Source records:
============
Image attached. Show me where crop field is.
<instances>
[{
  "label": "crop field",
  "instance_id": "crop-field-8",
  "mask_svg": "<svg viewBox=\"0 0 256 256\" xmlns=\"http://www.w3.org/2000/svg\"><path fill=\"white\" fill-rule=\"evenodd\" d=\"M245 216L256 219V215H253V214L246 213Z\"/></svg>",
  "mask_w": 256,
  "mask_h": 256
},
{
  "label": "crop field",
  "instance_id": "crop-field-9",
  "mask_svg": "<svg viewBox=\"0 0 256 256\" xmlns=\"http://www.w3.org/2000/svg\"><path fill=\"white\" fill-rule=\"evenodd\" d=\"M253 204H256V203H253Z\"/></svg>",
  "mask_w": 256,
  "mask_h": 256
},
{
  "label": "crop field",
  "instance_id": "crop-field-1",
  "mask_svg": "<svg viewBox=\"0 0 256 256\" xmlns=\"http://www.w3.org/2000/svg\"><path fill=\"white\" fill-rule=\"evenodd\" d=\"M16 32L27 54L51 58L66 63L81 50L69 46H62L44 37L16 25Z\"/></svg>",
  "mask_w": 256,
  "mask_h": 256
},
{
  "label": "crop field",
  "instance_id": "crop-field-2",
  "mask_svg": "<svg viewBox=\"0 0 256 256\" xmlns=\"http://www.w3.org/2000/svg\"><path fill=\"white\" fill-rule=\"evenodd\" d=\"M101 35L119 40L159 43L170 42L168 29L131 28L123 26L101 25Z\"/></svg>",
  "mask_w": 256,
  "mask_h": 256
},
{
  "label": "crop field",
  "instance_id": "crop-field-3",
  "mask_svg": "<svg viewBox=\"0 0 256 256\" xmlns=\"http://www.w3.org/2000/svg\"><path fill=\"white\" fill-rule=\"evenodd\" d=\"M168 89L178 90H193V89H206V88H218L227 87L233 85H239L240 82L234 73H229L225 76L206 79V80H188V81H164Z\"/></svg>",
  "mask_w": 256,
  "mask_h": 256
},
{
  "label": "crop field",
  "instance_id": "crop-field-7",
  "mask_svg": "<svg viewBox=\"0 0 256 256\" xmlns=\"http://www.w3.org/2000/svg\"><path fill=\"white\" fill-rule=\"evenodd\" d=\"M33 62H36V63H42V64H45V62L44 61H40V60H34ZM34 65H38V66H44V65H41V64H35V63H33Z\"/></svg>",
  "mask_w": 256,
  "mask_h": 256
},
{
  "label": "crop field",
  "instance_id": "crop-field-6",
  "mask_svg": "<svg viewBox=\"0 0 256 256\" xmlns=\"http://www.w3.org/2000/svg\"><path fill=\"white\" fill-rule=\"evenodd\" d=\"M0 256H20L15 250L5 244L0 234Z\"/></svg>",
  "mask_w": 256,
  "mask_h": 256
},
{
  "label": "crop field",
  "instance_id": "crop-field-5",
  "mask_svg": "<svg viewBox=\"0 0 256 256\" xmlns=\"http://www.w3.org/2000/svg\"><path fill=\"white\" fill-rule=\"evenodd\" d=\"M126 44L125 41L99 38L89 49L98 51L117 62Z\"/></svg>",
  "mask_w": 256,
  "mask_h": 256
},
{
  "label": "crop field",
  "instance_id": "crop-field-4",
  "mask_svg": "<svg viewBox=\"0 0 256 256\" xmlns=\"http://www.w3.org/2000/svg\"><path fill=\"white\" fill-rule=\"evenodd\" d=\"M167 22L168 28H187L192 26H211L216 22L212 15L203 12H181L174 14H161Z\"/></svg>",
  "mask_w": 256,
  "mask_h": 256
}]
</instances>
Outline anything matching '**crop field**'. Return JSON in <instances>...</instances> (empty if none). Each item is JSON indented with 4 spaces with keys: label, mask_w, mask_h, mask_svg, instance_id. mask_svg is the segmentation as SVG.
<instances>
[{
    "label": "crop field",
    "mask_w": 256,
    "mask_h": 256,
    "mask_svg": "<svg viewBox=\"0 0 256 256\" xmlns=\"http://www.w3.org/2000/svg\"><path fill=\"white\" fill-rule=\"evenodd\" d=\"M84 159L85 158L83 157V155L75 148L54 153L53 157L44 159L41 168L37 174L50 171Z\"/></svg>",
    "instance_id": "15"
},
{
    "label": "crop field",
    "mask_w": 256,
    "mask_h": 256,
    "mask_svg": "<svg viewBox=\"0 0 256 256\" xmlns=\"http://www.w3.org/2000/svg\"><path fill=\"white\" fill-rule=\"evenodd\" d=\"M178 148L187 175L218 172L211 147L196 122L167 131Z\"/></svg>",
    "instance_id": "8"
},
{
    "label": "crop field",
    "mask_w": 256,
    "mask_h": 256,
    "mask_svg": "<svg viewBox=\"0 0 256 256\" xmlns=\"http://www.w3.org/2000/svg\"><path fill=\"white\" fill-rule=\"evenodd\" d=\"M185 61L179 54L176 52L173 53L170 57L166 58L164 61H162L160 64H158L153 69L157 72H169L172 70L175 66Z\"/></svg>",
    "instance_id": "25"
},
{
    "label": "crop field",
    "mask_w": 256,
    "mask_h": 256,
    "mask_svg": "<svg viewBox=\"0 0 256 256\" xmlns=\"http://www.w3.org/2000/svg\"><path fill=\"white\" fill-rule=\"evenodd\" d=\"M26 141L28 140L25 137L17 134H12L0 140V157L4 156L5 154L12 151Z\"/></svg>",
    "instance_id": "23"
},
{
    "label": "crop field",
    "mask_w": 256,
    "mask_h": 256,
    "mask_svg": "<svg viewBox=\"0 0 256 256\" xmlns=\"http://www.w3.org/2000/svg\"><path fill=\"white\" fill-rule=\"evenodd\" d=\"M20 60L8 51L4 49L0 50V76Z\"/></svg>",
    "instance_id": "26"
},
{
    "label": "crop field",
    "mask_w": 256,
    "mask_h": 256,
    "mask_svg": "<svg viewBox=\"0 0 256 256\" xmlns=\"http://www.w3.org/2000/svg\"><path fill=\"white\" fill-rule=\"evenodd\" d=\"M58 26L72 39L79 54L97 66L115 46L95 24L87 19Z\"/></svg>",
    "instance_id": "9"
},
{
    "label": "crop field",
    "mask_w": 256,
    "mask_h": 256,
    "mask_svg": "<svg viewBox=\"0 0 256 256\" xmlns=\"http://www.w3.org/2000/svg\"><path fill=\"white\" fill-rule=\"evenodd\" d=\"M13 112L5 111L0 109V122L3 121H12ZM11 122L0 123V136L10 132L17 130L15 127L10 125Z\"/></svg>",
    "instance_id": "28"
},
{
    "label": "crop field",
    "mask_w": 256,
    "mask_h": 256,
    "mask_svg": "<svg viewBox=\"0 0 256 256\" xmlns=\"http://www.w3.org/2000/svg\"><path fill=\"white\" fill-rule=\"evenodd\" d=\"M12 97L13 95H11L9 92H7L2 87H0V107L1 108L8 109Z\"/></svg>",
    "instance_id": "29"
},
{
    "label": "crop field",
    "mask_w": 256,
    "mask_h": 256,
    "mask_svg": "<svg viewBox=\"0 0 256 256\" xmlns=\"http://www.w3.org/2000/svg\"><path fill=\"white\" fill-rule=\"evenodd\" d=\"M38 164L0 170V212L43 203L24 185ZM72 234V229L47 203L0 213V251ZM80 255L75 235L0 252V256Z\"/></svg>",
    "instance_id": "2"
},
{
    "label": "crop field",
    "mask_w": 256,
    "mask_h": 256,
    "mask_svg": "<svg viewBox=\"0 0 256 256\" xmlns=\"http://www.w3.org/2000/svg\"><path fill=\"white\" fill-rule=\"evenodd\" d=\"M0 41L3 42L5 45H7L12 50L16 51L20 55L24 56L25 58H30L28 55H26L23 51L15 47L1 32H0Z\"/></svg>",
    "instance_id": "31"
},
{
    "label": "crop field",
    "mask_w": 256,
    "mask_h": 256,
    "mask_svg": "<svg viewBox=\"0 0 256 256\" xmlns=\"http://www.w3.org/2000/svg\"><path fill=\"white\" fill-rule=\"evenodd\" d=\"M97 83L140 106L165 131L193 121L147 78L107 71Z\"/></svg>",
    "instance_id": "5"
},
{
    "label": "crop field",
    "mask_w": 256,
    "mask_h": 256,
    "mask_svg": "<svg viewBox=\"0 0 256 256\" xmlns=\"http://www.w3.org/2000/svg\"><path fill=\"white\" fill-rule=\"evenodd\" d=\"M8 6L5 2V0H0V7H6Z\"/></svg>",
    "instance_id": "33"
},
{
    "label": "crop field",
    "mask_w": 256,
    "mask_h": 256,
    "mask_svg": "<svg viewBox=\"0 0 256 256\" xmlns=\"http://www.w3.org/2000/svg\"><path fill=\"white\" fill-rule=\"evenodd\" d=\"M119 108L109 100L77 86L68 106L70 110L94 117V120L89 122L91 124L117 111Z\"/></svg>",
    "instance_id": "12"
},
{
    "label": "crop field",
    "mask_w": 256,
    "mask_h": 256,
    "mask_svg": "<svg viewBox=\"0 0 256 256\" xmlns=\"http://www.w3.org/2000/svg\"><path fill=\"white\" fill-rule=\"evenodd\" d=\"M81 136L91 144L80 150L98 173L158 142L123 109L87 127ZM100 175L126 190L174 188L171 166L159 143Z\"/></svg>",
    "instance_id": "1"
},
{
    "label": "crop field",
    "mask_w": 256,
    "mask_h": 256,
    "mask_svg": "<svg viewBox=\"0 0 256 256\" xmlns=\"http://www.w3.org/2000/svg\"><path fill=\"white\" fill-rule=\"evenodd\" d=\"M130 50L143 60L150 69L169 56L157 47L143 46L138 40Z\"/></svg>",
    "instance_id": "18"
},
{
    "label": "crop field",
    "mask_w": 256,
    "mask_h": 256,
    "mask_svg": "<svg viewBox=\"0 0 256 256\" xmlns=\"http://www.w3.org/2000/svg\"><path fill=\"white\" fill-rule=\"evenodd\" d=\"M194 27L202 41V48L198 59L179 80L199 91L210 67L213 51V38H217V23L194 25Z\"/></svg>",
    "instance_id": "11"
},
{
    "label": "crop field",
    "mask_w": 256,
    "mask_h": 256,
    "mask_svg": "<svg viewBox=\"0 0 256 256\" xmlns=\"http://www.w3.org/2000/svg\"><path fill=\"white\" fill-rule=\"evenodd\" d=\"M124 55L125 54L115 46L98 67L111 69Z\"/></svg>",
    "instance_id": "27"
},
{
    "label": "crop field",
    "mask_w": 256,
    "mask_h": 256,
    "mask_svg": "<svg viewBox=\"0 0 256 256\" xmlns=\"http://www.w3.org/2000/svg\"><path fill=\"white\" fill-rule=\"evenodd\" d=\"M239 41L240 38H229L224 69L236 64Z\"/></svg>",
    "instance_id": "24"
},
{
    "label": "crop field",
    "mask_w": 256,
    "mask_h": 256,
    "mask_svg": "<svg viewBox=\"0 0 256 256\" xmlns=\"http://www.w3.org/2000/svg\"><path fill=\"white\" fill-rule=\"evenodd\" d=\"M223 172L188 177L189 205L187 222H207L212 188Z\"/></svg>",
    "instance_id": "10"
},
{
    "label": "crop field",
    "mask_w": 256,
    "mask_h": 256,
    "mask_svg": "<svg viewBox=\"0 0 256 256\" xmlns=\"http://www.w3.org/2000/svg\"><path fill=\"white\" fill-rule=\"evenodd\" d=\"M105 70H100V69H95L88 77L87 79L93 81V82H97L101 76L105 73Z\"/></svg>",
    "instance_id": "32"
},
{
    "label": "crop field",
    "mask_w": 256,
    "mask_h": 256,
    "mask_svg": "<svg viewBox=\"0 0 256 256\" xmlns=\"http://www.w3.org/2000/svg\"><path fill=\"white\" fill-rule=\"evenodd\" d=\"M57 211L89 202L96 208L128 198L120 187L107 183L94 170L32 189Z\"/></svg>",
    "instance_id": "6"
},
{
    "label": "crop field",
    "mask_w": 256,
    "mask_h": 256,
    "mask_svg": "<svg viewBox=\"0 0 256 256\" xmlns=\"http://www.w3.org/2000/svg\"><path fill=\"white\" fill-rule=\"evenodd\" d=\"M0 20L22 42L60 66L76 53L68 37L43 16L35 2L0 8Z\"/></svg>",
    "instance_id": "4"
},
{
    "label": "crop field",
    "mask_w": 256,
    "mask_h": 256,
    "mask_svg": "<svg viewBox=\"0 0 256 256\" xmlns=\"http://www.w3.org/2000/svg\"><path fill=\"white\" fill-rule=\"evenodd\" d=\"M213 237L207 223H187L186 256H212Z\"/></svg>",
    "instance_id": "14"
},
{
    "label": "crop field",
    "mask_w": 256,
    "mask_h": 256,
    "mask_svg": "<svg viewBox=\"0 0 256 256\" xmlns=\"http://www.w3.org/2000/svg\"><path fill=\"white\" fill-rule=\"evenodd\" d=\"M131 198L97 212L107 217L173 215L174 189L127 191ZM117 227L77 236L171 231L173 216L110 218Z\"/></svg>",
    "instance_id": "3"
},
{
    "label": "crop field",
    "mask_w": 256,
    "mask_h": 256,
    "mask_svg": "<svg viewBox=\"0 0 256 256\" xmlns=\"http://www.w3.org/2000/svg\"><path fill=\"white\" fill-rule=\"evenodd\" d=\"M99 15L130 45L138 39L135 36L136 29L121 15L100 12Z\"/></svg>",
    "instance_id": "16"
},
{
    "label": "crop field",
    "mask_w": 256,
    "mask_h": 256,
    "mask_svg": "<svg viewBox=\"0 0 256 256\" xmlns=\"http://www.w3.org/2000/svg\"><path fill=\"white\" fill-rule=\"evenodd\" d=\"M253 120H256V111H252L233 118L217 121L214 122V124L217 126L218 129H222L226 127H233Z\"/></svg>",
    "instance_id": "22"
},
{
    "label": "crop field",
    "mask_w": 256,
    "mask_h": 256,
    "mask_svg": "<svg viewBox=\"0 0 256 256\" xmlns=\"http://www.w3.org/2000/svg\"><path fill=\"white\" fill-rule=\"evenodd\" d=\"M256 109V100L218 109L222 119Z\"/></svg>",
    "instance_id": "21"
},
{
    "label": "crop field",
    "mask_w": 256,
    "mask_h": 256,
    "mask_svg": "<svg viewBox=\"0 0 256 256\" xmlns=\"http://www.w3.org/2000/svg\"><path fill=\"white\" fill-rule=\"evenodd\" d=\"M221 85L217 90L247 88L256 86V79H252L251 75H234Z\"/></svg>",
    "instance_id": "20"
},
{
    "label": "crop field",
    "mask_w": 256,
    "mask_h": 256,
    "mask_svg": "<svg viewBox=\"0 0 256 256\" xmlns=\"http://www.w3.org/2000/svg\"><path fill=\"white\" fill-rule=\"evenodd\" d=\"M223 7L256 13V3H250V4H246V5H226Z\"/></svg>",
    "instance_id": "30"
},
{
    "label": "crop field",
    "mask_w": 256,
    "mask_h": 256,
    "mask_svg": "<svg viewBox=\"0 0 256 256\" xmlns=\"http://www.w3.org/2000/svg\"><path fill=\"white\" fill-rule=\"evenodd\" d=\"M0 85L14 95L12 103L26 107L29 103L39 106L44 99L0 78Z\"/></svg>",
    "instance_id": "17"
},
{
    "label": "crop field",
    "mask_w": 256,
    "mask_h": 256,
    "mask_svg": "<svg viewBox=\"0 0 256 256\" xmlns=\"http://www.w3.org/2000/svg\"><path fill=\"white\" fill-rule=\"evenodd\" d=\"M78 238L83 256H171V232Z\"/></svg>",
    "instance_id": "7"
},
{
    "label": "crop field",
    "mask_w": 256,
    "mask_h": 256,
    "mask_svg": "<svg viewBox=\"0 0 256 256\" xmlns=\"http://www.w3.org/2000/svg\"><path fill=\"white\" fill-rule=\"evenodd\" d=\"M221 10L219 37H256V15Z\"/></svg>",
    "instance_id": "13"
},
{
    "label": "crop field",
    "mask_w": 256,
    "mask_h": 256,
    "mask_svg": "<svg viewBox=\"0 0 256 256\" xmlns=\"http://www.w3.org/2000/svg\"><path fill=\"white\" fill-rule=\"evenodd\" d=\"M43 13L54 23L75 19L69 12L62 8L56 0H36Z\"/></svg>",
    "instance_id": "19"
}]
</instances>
============
Reproduce the material above verbatim, starting from its first line and ending with the line that contains "44L125 41L99 38L89", including that line.

Answer to this problem:
Image attached. Show me where crop field is.
<instances>
[{
  "label": "crop field",
  "instance_id": "crop-field-8",
  "mask_svg": "<svg viewBox=\"0 0 256 256\" xmlns=\"http://www.w3.org/2000/svg\"><path fill=\"white\" fill-rule=\"evenodd\" d=\"M245 216L256 219V215H253V214L246 213Z\"/></svg>",
  "mask_w": 256,
  "mask_h": 256
},
{
  "label": "crop field",
  "instance_id": "crop-field-9",
  "mask_svg": "<svg viewBox=\"0 0 256 256\" xmlns=\"http://www.w3.org/2000/svg\"><path fill=\"white\" fill-rule=\"evenodd\" d=\"M253 204H256V203H253Z\"/></svg>",
  "mask_w": 256,
  "mask_h": 256
},
{
  "label": "crop field",
  "instance_id": "crop-field-1",
  "mask_svg": "<svg viewBox=\"0 0 256 256\" xmlns=\"http://www.w3.org/2000/svg\"><path fill=\"white\" fill-rule=\"evenodd\" d=\"M16 32L27 54L51 58L66 63L81 50L69 46H62L44 37L16 25Z\"/></svg>",
  "mask_w": 256,
  "mask_h": 256
},
{
  "label": "crop field",
  "instance_id": "crop-field-2",
  "mask_svg": "<svg viewBox=\"0 0 256 256\" xmlns=\"http://www.w3.org/2000/svg\"><path fill=\"white\" fill-rule=\"evenodd\" d=\"M101 35L119 40L159 43L170 42L168 29L131 28L123 26L101 25Z\"/></svg>",
  "mask_w": 256,
  "mask_h": 256
},
{
  "label": "crop field",
  "instance_id": "crop-field-3",
  "mask_svg": "<svg viewBox=\"0 0 256 256\" xmlns=\"http://www.w3.org/2000/svg\"><path fill=\"white\" fill-rule=\"evenodd\" d=\"M168 89L178 90H193V89H206V88H218L227 87L233 85H239L240 82L234 73H229L225 76L206 79V80H188V81H164Z\"/></svg>",
  "mask_w": 256,
  "mask_h": 256
},
{
  "label": "crop field",
  "instance_id": "crop-field-7",
  "mask_svg": "<svg viewBox=\"0 0 256 256\" xmlns=\"http://www.w3.org/2000/svg\"><path fill=\"white\" fill-rule=\"evenodd\" d=\"M33 62H36V63H42V64H45V62L44 61H40V60H34ZM34 65H38V66H44V65H41V64H35V63H33Z\"/></svg>",
  "mask_w": 256,
  "mask_h": 256
},
{
  "label": "crop field",
  "instance_id": "crop-field-6",
  "mask_svg": "<svg viewBox=\"0 0 256 256\" xmlns=\"http://www.w3.org/2000/svg\"><path fill=\"white\" fill-rule=\"evenodd\" d=\"M0 256H20L15 250L5 244L0 234Z\"/></svg>",
  "mask_w": 256,
  "mask_h": 256
},
{
  "label": "crop field",
  "instance_id": "crop-field-5",
  "mask_svg": "<svg viewBox=\"0 0 256 256\" xmlns=\"http://www.w3.org/2000/svg\"><path fill=\"white\" fill-rule=\"evenodd\" d=\"M126 44L125 41L99 38L89 49L98 51L117 62Z\"/></svg>",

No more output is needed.